Her jaw tightens and for a second I'm sure she's gonna draw her massive sword and put me out of my misery. But she remains calm. Thankfully. I mean, I should be careful. She can kill me without me even realising she's coming for me.

"So." I make my tone conversational and we both stop walking. "What kind of readings are these?"

She sighs, her hips shifting as she looks to the side. "I don't know, exactly. A pull, or a push, or just some bizarre sensation. You're certainly a model I've never come across. You said you are new?"

"Well, I'm new, but my kind is older than yours. Like way older."

"There's something buzzing at me. It's almost like I want to say you're a—but no. You just derive similarities of that—but that's ridiculous. And I mean, why would one just be waltzing around in broad daylight? With that dirty sack and a machine head of all things?"

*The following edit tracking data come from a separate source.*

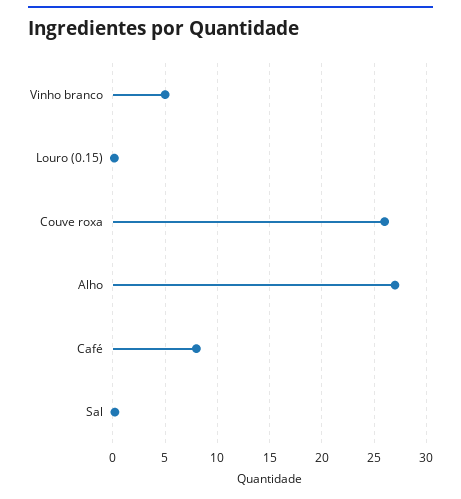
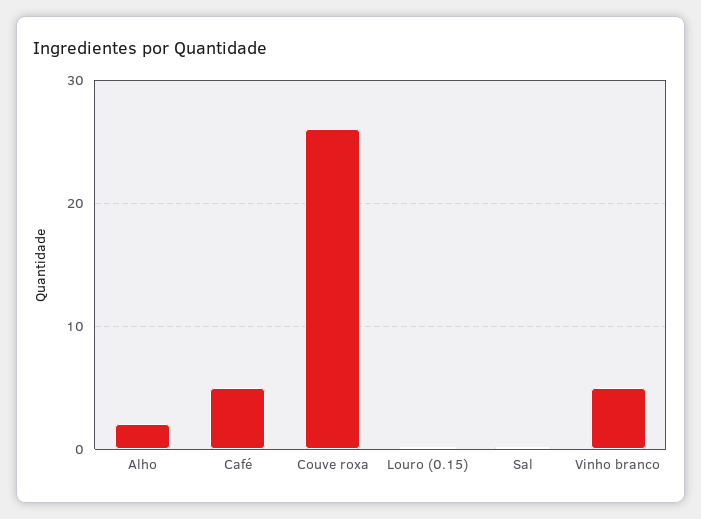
  {
    "Vinho branco": 5,
    "Louro (0.15)": 0,
    "Couve roxa": 26,
-   "Alho": 27,
+   "Alho": 2,
-   "Café": 8,
+   "Café": 5,
    "Sal": 0
  }

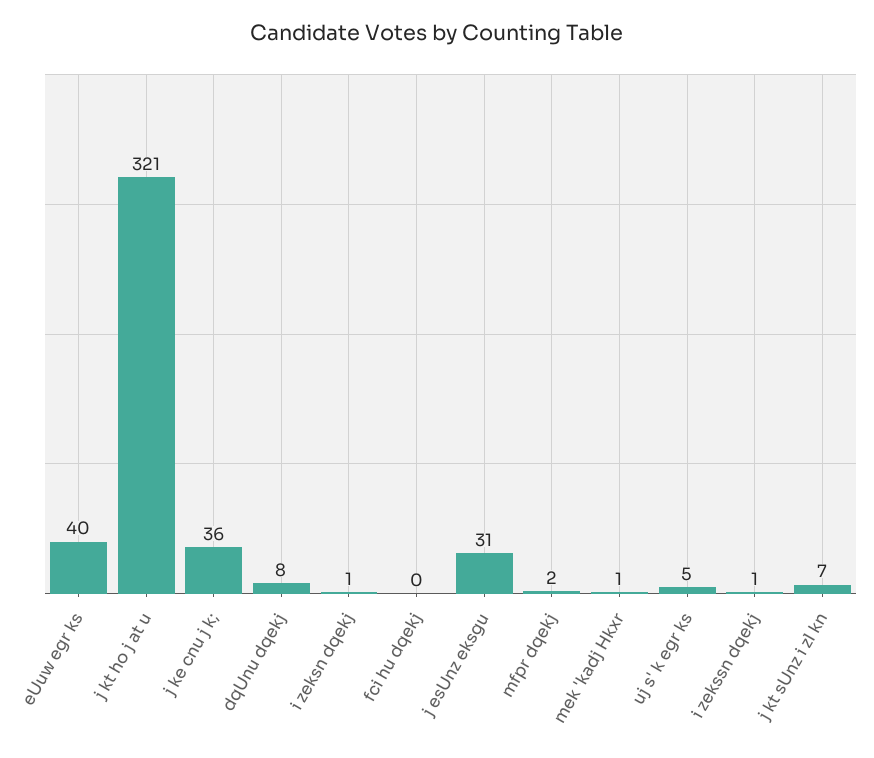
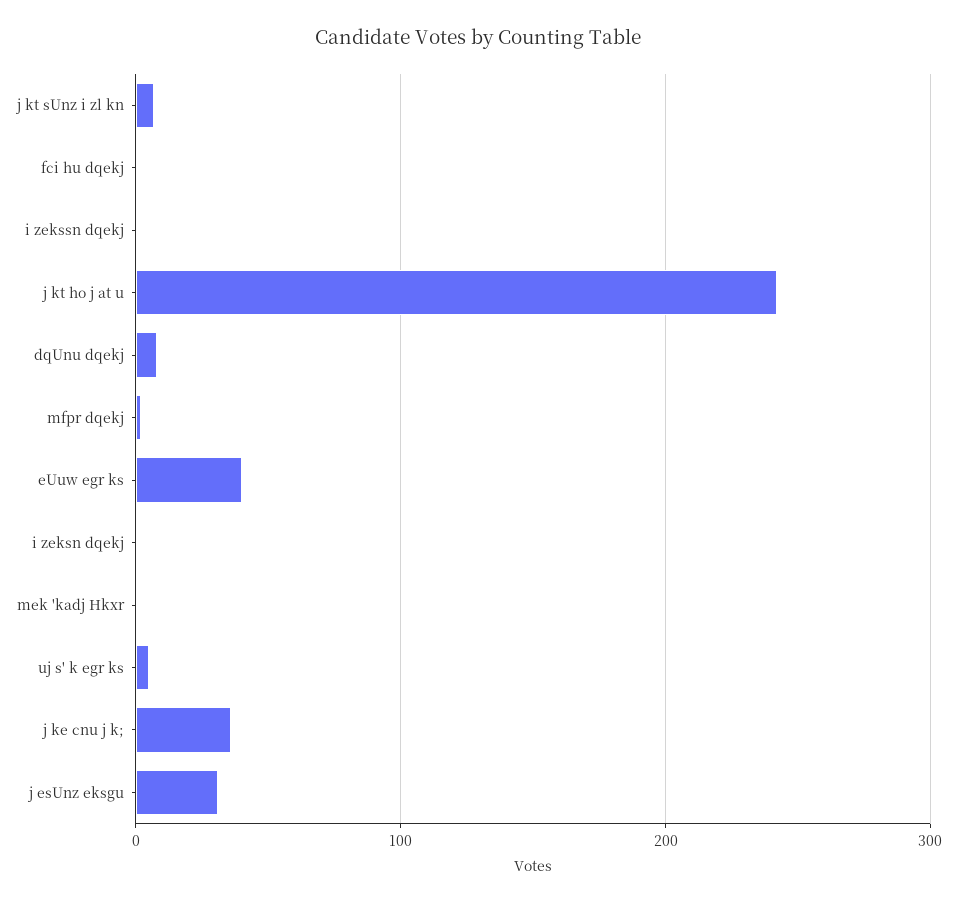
  {
    "eUuw egr ks": 40,
-   "j kt ho j at u": 321,
+   "j kt ho j at u": 240,
    "j ke cnu j k;": 36,
    "dqUnu dqekj": 8,
    "i zeksn dqekj": 1,
    "fci hu dqekj": 0,
    "j esUnz eksgu": 31,
    "mfpr dqekj": 2,
    "mek 'kadj Hkxr": 1,
    "uj s' k egr ks": 5,
    "i zekssn dqekj": 1,
    "j kt sUnz i zl kn": 7
  }

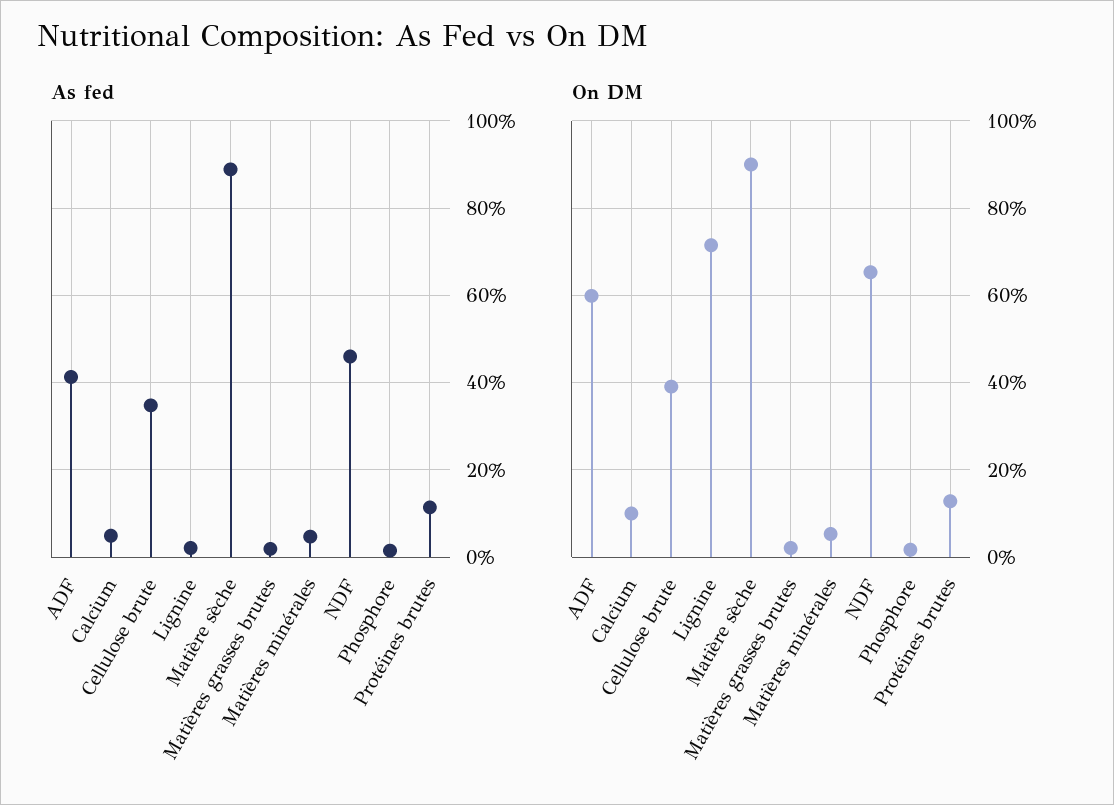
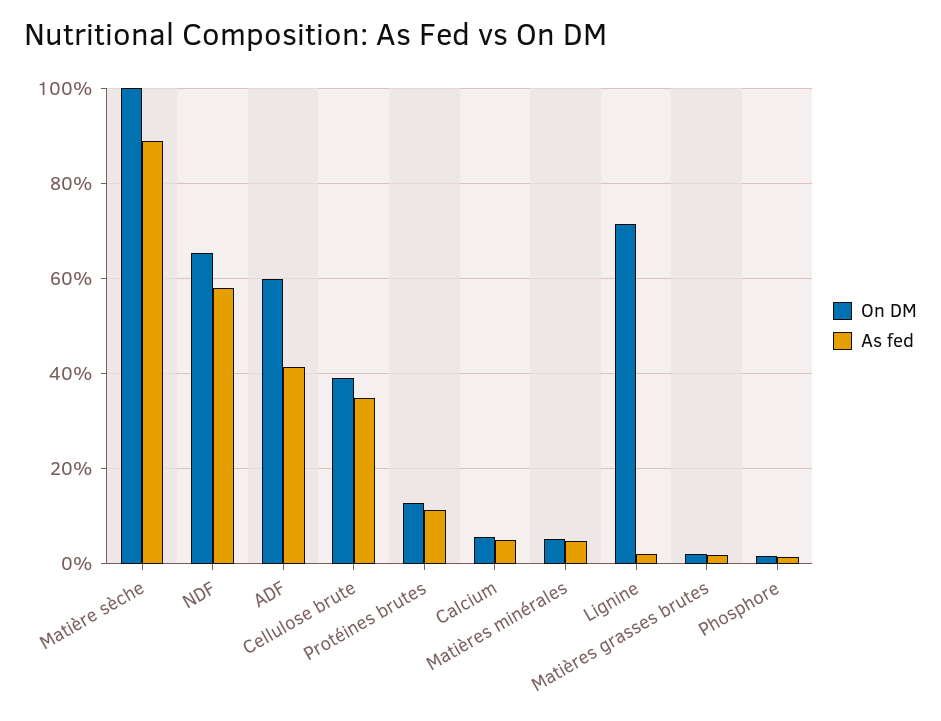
  {
    "As fed": {
      "ADF": 42,
      "Calcium": 4,
      "Cellulose brute": 34,
      "Lignine": 2,
      "Matière sèche": 88,
      "Matières grasses brutes": 2,
      "Matières minérales": 4,
-     "NDF": 46,
+     "NDF": 58,
      "Phosphore": 2,
      "Protéines brutes": 12
    },
    "On DM": {
      "ADF": 60,
-     "Calcium": 10,
+     "Calcium": 6,
      "Cellulose brute": 40,
      "Lignine": 72,
-     "Matière sèche": 90,
+     "Matière sèche": 100,
      "Matières grasses brutes": 2,
      "Matières minérales": 6,
      "NDF": 66,
      "Phosphore": 2,
      "Protéines brutes": 12
    }
  }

Machine head? Is Noggin actually peeking out of the pack at her or something? Does he have no survival instinct?

Oh, well.

"What are you trying to say?" I make myself sound coaxing.

"You just remind me of a—" She cuts herself off.

"A human?" I finish.

She clenches her fists. "Goddamn it. If you knew what I was gonna say, why did you make me word-find like an idiot?"

"Technically you knew the word you wanted to say. You were just trying to stall or—I don't actually know what you were trying to do." I give a great shrug and spin around. "Well, in any case, you win! Ding-ding. I am a human."

Can't really lie about it now, can I?

Maybe if I'm upfront she'll be less likely to do something weird. Besides, she isn't part of YoHRa anymore—I think—so she has no one to report me to, right?

There are no following footsteps.

I stop and turn.

She is staring at me with an expression I can't place.

It hurts to look at.

Like maybe she has dug up something she lost a long time ago and had given up hope in finding it.

She bows her head a moment, and then she approaches.

"My name is A2." She holds out her hand, and strands of her long hair fall before her eyes. "It is nice to meet you."

She is holding back. But what she's holding, I don't know.

She doesn't seem like a mindless worshippy android, but there's something swelling and strange about her.

I take her hand. "I'm Ribbon."

Our hands fall to our sides—and suddenly: I am glad that of all androids, a calm and disquieted one is the one who I almost stepped on.


AN: IT IS BACK.

I am down to having one job like a normal human being so time is mine again. Hurray!

PS - I am excited to finally write A2.